Neural network method for lossless two-conductor transmission line equations based on the IELM algorithm

• Published in: AIP advances Vol. 8; no. 6; pp. 065010 - 065010-14
• Main Authors: Yang, Yunlei, Hou, Muzhou, Luo, Jianshu, Liu, Taohua
• Format: Journal Article
• Language: English
• Published: Melville American Institute of Physics 01.06.2018; AIP Publishing LLC
• Subjects: Algorithms; Basis functions; Conductors; Digital systems; Electric potential; High speed; Iterative methods; Machine learning; Mathematical models; Neural networks; Orthogonality; Signal transmission; Transmission lines; Weight
• ISSN: 2158-3226; 2158-3226
• DOI: 10.1063/1.5025504

With the increasing demands for vast amounts of data and high-speed signal transmission, the use of multi-conductor transmission lines is becoming more common.

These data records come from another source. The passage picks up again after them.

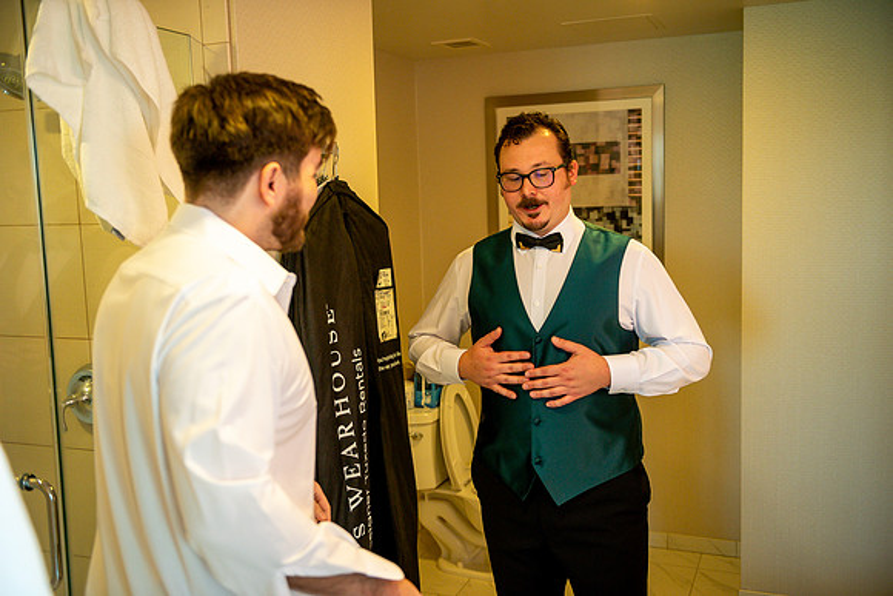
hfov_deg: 53.1
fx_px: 893
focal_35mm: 36
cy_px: 298
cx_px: 446
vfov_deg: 36.9
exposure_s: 1/125
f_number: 2.8
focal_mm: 36
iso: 1250
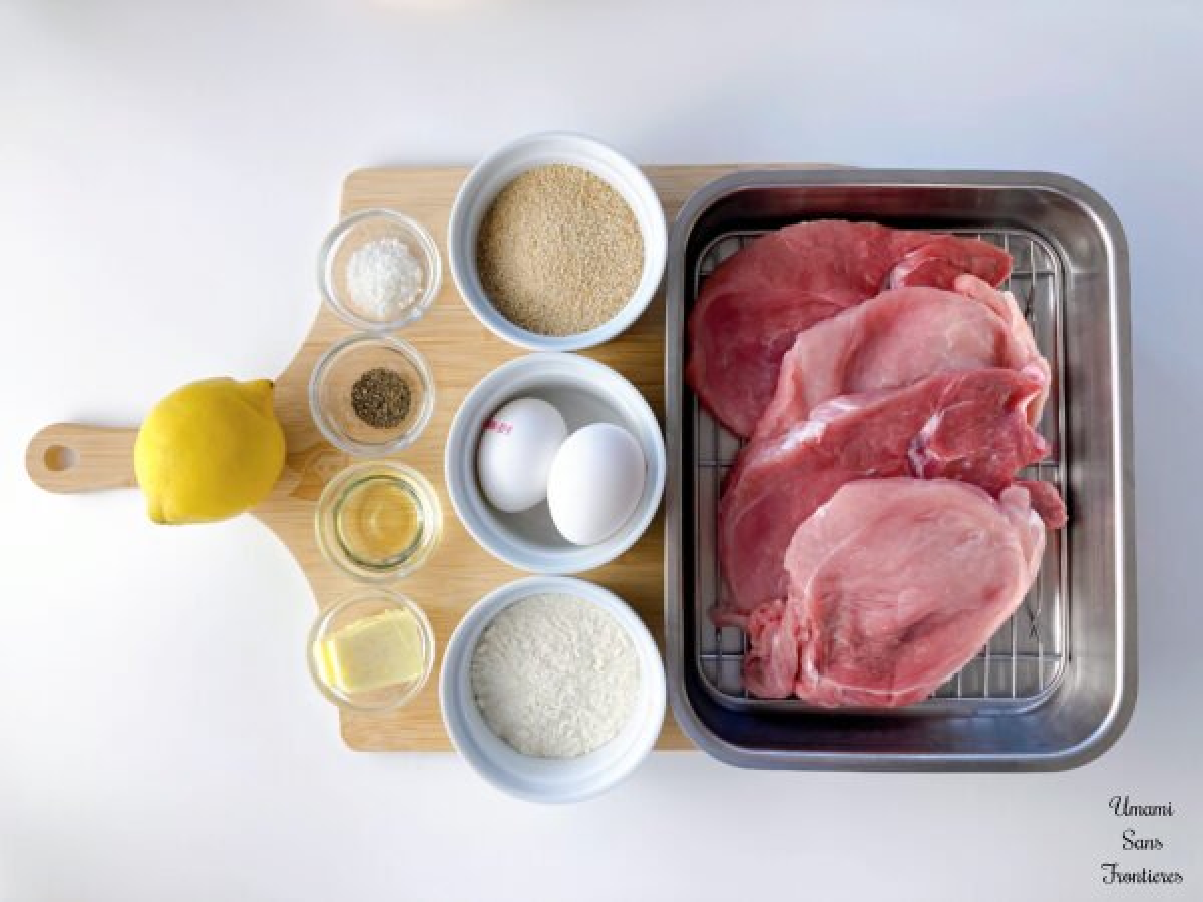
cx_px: 602
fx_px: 973
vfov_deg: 49.7
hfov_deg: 63.4
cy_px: 451
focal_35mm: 28
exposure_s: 1/100
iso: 32
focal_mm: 3.99
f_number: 1.8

The impact of transmission lines on signal transmission is thus a key issue affecting the performance of high-speed digital systems. To solve the problem of lossless two-conductor transmission line equations (LTTLEs), a neural network model and algorithm are explored in this paper. By selecting the product of two triangular basis functions as the activation function of hidden layer neurons, we can guarantee the separation of time, space, and phase orthogonality. By adding the initial condition to the neural network, an improved extreme learning machine (IELM) algorithm for solving the network weight is obtained. This is different to the traditional method for converting the initial condition into the iterative constraint condition. Calculation software for solving the LTTLEs based on the IELM algorithm is developed. Numerical experiments show that the results are consistent with those of the traditional method. The proposed neural network algorithm can find the terminal voltage of the transmission line and also the voltage of any observation point. It is possible to calculate the value at any given point by using the neural network model to solve the transmission line equation.